CVE-2024-27890

Vulnerability

Arista EOS platforms configured with OpenConfig are vulnerable when a gNMI Set request is improperly accepted instead of being rejected. This affects specific versions including 4.29.7M and below in the 4.29.x train, 4.28.10M and below in the 4.28.x train, 4.27.8M and below in the 4.27.x train, 4.26.9M and below in the 4.26.x train, 4.25.10M and below in the 4.25.x train, and 4.24.11M and below in the 4.24.x train [1].

Exploitation

An attacker with network access and privileges can send a gNMI Set request to the affected Arista EOS device.
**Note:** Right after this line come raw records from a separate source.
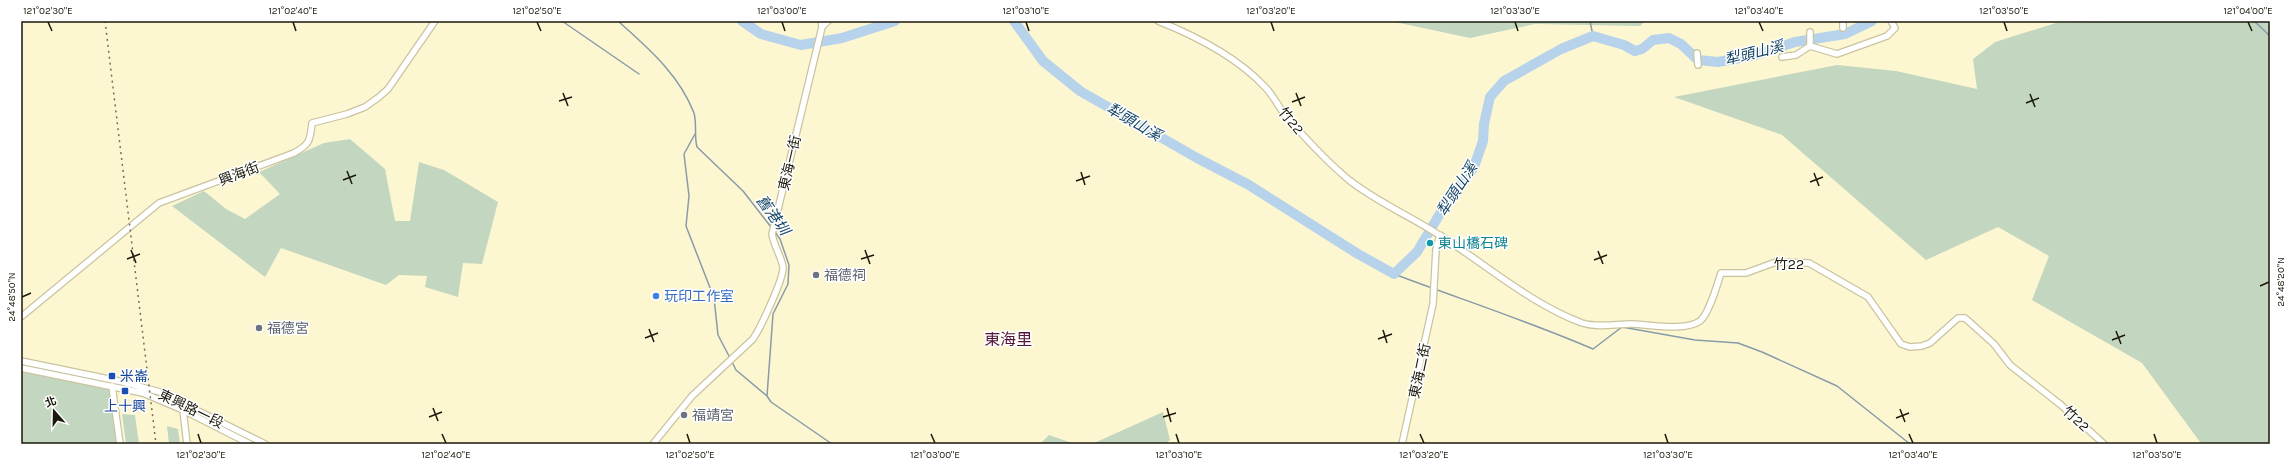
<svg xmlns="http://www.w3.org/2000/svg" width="2291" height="465" font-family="Karla,'Noto Sans TC',sans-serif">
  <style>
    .green { fill: #c3d6c0 }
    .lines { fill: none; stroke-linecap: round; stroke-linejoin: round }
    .stream { stroke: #889ba8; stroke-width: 1.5 }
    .river { stroke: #b6d3eb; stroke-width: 10 }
    .minor-casing { stroke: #c9c49f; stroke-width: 8 }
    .minor { stroke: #fff; stroke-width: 5.5 }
    .rail { stroke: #747059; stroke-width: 1.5; stroke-dasharray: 2 4; stroke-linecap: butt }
    .ticks { fill: none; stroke: #1b190b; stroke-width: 1.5 }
    .culture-dot { fill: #0f9aa8; stroke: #fff; stroke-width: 1.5 }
    .worship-dot { fill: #6b7280; stroke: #fff; stroke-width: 1.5 }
    .shop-dot { fill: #3f7fe0; stroke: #fff; stroke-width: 1.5 }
    .transit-dot { fill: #1a4fb4; stroke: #fff; stroke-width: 1.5 }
    .labels { text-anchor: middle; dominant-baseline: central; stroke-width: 3; stroke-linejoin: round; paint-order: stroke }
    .street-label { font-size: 14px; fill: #1b190b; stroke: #fff }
    .culture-label { font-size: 14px; fill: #0d838f; stroke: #fff; text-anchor: start }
    .worship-label { font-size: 14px; fill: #5b616d; stroke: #fff; text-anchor: start }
    .shop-label { font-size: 14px; fill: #366cbe; stroke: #fff; text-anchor: start }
    .transit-label { font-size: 14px; fill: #164399; stroke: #fff; text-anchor: start }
    .water-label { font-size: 15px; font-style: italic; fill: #154565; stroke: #fff }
    .quarter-label { font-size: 16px; fill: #541639; stroke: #fff }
    .neatline { fill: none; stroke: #1b190b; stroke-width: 1.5 }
    .ticks-label { font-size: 10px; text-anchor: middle; fill: #1b190b }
  </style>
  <rect width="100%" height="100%" fill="#fdf7d1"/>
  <path class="green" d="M 1390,21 L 1645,21 L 1640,26 L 1535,24 L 1470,38 Z
    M 2141,21 L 2270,21 L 2270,444 L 2207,444 L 2200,442 L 2142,363 L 2032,300 L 2049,256 L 1998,227 L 1926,260 L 1782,135 L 1674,97 L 1837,65 L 1896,71 L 1977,89 L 1973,59 L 1995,42 L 2056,23 Z
    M 350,139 L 385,169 L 395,221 L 410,221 L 419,162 L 444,170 L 498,202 L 482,264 L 463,263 L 458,297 L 425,287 L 427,276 L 399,275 L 386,285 L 281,248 L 265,277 L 172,206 L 204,191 L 226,209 L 245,219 L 280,194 L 259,172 L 324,143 Z
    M 21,372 L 111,388 L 117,444 L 21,444 Z
    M 1163,412 L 1170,440 L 1165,444 L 1092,444 Z
    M 122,414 L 135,415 L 139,444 L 126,444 Z
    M 167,426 L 178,429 L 180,444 L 169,444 Z
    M 1049,435 L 1075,444 L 1040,444 Z"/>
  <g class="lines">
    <path class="stream" d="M 562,21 L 639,74
      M 618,21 C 648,48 679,74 694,113 C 697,123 694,136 697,147 L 743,191 L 771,227
      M 1590,21 L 1593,36
      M 2254,21 L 2270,36
      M 695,134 L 684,154 L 689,196 L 686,226 L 714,298 L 718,335 L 730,358
      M 775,232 L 780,239 L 789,265 L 788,284 L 773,314 L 767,396 L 771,402 L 832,444
      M 1394,274 C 1460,299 1528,321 1593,349 L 1622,327 L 1695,340 L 1738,343 L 1762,352 L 1837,386 L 1910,444
      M 732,362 L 736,370 L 767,396"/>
    <path class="river" d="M 742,21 L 761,34 L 801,45 L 842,38 L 895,21
      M 1014,21 L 1043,61 L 1080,91 L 1197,158 L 1249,185 L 1358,254 L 1394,274 L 1417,252 L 1444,207 L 1474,167 L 1483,141 L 1484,124 L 1490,97 L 1504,81 L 1561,49 L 1593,36 L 1624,45 L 1635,51 L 1642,49 L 1653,40 L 1669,38 L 1681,44 L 1698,60 L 1718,62 L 1755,55 L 1795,42 L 1845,34 L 1872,21"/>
    <defs>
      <path id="minor" d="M 1158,21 C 1196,36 1237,57 1265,87 C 1273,95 1278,106 1285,115 C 1305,138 1326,161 1349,180 C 1377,202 1410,216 1439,235 C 1486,264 1529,303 1582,323 C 1598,328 1615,324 1631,324 C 1648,324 1684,332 1700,321 C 1709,314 1717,285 1721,273 L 1746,273 L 1776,262 L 1809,263 L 1868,297 L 1901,344 L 1910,347 L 1922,346 L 1930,343 L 1958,318 L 1965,318 L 1994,344 L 2010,365 L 2061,405 L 2104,444
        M 822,27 L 828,21
        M 1843,28 L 1843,21
        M 1810,46 L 1837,54 L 1887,36 L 1895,28 L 1891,21
        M 1697,53 L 1698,65
        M 1782,57 L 1796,55 L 1810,46 L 1810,32
        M 21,317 L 159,203 L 294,153 C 310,144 310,141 312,123 L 347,114 L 365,107 L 379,97 L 388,89 L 435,21
        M 21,361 L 123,382 L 160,392 L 265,444
        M 21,368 L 143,393 L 183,410 L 250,444
        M 112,386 L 120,444
        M 183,410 L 187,444
        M 653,444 L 692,396 L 753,339 C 760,329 784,278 783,267 C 781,256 774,246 772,234 L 822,27 L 821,21
        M 1402,444 L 1433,304 L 1436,249 L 1440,235"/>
    </defs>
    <use href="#minor" class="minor-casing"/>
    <use href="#minor" class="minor"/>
    <path class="rail" d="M 105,21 L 156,444"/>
  </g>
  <path class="ticks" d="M 48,22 L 52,31M 293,22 L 296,31M 537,22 L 541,31M 782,22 L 785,31M 1026,22 L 1029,31M 1271,22 L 1274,31M 1515,22 L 1518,31M 1759,22 L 1763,31M 2004,22 L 2007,31M 2248,22 L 2252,31M 563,93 L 568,106M 1296,93 L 1301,106M 2030,94 L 2035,107M 559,101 L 572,97M 1292,102 L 1305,97M 2026,103 L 2039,98M 347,171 L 352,184M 1081,172 L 1085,185M 1814,173 L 1819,186M 343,180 L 356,175M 1076,181 L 1090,176M 1810,182 L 1823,177M 131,250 L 136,263M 865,250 L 870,264M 1598,251 L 1603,264M 127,259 L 140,254M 861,259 L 874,255M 1594,260 L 1607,255M 2260,286 L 2269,282M 22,297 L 31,293M 649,329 L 654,342M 1383,330 L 1387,343M 2116,331 L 2121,344M 645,338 L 658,333M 1378,339 L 1392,334M 2112,340 L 2125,335M 433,408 L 438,421M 1167,408 L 1171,422M 1900,409 L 1905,422M 429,417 L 442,412M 1163,417 L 1176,413M 1896,418 L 1909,413M 198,434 L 201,443M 442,434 L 446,443M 687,434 L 690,443M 931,434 L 935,443M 1176,434 L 1179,443M 1420,434 L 1424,443M 1665,434 L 1668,443M 1909,434 L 1913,443M 2154,434 L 2157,443"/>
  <circle class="culture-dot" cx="1430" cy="243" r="4"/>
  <g class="worship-dot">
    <circle cx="816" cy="275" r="4"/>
    <circle cx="259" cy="328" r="4"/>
    <circle cx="684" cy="415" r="4"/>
  </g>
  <circle class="shop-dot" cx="656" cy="296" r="4"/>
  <g class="transit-dot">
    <rect x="108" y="372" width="8" height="8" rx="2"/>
    <rect x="121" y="387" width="8" height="8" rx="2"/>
  </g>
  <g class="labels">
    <g class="street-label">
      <text transform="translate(1291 121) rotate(50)">竹22</text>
      <text transform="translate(790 163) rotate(-77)">東海一街</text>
      <text transform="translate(239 174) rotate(-21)">興海街</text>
      <text x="1789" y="264">竹22</text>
      <text transform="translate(1420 371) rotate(-78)">東海二街</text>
      <text transform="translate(191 409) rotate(26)">東興路一段</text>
      <text transform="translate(2076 419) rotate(43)">竹22</text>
    </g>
    <g class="culture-label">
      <text x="1438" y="243">東山橋石碑</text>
    </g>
    <g class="worship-label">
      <text x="824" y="275">福德祠</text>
      <text x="267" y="328">福德宮</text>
      <text x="692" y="415">福靖宮</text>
    </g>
    <g class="shop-label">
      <text x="664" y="296">玩印工作室</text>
    </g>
    <g class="transit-label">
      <text x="120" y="376">米崙</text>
      <text x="125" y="406" text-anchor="middle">上十興</text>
    </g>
    <g class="water-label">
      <text transform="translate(1754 53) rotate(-14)">犁頭山溪</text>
      <text transform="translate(1134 122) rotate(30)">犁頭山溪</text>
      <text transform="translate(1457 189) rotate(-57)">犁頭山溪</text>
      <text transform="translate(773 215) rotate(54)">舊港圳</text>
    </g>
    <g class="quarter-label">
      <text x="1008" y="339">東海里</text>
    </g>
  </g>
  <rect width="2291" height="465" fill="none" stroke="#ffffff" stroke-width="44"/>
  <g transform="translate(54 411) rotate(340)" stroke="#ffffff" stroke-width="3" paint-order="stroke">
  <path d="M0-3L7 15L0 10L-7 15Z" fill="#1b190b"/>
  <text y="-6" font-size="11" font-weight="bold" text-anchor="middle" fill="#1b190b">北</text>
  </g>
  <rect x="22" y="22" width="2247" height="421" class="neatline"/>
  <g class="ticks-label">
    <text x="48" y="14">121°02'30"E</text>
    <text x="293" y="14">121°02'40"E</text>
    <text x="537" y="14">121°02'50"E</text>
    <text x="782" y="14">121°03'00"E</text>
    <text x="1026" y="14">121°03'10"E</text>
    <text x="1271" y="14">121°03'20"E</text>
    <text x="1515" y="14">121°03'30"E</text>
    <text x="1759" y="14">121°03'40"E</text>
    <text x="2004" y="14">121°03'50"E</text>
    <text x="2248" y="14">121°04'00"E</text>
    <text transform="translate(2280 282) rotate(-90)" y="4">24°48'20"N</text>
    <text transform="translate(11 297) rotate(-90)" y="4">24°48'50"N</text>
    <text x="201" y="458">121°02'30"E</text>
    <text x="446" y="458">121°02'40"E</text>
    <text x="690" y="458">121°02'50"E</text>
    <text x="935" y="458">121°03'00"E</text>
    <text x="1179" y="458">121°03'10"E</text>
    <text x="1424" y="458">121°03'20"E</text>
    <text x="1668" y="458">121°03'30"E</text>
    <text x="1913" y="458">121°03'40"E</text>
    <text x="2157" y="458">121°03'50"E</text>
  </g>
</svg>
This request, which should have been rejected due to authorization issues, is instead processed, allowing the attacker to apply unexpected configurations to the switch [1].

Impact

Successful exploitation allows an attacker to apply unintended configurations to the switch, potentially leading to a significant disruption of network services or the introduction of security weaknesses. This impacts the integrity and availability of the network device [1].

Mitigation

Arista has released hotfixes for this vulnerability. Specific EOS versions with fixes include updates to the 4.31.x, 4.30.x, 4.29.x, 4.28.x, 4.27.x, 4.26.x, 4.25.x, and 4.24.x trains. Arista is not aware of any malicious uses of this issue in customer networks [1].